We all had Silly Putty as children, the wonderful toy that we used for everything from bouncy balls to pencil holders to a way to lift comics off of the newspaper page. Others have discovered practical uses of Silly Putty, such as zero gravity adhesive - astronauts in the 1960's used it to hold their tools in place.

However, the primary component of Silly Putty has a new use in stem cell technology. Silly Putty is composed mostly of polydimethylsiloxane (PDMS), which has visco-elastic and sponge-like behavior that gives Silly Putty its unusual range of properties. A research group at the University of Michigan used the variable properties of PDMS to guide the growth of stem cells into different types of functional cells. Their work was published in a recent online edition of Nature Materials.

Very fine threads of PDMS were created as a support system for the starting stem cells, in the form of posts. The rigidity of the PDMS varied with the height of the formed posts, graduating from stiffer short posts in to softer tall posts.

The taller posts allowed for transformation of stem cells into nerve cells in a higher population and at a faster rate when compared to the more rigid shorter posts. By the 23-day mark, the taller, softer posts had produced more spinal cord cells by a factor of ten over the rigid posts, and at four times the purity.

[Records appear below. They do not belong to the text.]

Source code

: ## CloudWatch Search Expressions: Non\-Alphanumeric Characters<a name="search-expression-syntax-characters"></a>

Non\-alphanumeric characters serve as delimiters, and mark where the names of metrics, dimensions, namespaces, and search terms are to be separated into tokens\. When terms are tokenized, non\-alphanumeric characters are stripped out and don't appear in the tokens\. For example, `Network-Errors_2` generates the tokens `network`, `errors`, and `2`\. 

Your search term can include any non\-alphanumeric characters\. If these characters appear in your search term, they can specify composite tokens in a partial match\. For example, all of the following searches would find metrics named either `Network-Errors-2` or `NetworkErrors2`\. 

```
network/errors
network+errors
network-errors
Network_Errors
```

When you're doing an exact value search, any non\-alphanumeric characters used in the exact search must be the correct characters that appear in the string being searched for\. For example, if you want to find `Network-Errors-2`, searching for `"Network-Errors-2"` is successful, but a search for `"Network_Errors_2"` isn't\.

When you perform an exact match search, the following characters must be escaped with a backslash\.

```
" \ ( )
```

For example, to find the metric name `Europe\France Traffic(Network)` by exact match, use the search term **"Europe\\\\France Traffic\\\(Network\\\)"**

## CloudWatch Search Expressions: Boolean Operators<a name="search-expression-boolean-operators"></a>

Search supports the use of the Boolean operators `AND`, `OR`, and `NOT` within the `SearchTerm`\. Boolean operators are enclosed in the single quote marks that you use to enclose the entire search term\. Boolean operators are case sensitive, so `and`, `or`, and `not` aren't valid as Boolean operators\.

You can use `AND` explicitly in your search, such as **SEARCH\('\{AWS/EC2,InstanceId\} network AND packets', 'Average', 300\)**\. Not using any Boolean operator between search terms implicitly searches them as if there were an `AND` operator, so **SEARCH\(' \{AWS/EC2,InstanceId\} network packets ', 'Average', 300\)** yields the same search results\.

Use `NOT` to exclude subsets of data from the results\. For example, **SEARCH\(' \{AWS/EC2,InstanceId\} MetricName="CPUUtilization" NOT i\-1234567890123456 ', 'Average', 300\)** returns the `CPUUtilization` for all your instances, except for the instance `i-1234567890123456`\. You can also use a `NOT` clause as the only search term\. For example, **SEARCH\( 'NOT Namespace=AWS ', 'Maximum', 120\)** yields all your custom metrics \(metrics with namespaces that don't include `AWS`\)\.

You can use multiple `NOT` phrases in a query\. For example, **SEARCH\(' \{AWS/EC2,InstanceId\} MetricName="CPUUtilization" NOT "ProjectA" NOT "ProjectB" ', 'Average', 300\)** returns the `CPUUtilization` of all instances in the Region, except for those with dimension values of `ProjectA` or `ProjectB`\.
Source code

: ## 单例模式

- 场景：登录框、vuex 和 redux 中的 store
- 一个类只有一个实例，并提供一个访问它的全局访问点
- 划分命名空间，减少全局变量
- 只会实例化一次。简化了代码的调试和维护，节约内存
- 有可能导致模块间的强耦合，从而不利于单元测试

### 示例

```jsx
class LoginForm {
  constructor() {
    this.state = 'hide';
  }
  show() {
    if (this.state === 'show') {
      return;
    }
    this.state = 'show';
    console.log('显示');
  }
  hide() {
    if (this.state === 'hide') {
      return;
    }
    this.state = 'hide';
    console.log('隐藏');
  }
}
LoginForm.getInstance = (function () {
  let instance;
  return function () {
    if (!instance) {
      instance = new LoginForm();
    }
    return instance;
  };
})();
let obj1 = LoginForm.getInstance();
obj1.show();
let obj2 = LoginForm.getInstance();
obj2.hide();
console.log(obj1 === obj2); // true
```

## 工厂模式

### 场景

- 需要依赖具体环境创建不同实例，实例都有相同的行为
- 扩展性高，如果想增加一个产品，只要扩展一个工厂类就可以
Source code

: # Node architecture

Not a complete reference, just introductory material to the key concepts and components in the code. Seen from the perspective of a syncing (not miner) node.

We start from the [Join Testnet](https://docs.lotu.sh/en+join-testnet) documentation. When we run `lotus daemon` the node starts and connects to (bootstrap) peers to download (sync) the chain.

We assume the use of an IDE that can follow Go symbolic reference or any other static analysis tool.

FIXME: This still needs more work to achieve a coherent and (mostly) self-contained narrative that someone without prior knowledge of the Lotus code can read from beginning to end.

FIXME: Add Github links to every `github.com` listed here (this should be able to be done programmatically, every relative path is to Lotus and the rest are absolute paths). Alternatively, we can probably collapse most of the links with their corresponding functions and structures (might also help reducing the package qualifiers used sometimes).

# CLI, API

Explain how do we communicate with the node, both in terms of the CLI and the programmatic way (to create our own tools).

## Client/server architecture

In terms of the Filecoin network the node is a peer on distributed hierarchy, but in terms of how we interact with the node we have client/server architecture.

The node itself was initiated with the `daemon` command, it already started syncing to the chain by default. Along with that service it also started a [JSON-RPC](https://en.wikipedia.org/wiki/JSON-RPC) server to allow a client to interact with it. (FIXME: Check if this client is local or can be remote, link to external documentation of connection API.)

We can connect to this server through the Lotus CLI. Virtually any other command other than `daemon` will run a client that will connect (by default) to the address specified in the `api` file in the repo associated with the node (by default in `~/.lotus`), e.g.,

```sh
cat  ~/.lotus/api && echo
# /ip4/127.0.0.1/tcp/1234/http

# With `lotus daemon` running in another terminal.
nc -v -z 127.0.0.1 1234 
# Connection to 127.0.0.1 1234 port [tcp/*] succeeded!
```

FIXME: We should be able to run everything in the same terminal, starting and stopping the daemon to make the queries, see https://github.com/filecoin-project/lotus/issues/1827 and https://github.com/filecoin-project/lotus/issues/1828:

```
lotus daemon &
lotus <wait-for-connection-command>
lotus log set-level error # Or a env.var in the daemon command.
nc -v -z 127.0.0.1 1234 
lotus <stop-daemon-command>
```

The significance of this work is that it is the first to display a connection between the differentiation process of human embryonic stem cells and their surrounding physical signals. This work can not only provide greater insight into how these cells eventually transform into different body components such as nerves, muscles, or organs, but also into better methods of developing treatments based on cell replacement - especially if the method can work on adult stem-cells as well as embryonic ones.

For example, consider the disease Amyotrophic Lateral Sclerosis, otherwise known as ALS or Lou Gehrig's disease. ALS destroys neurons in the spinal cords and brains of their victims, eventually killing them through paralysis. Imagine a method in which high-purity replacement neurons could be efficiently grown, starting from the patient's own cells.

The team has already shown that the neurons that were created on the softer posts had similar electrical activity to that of neurons within the human body. Theoretically, a series of different cell growth surfaces could be micro-engineered to mimic the physical signals of specific locations within the human body - directing high-purity growth of a particular type of replacement cell.

It remains to be seen if the same success will be obtained with adult stem cells. If embryonic stem cells are necessary, another layer of difficulty will be added just from the political and religious issues associated with using embryonic stem cells-not to mention the supply.

Even so, we expect the follow-up to this research to yield even more exciting breakthroughs in cell therapies and treatments in the coming years - whether or not Silly Putty is involved.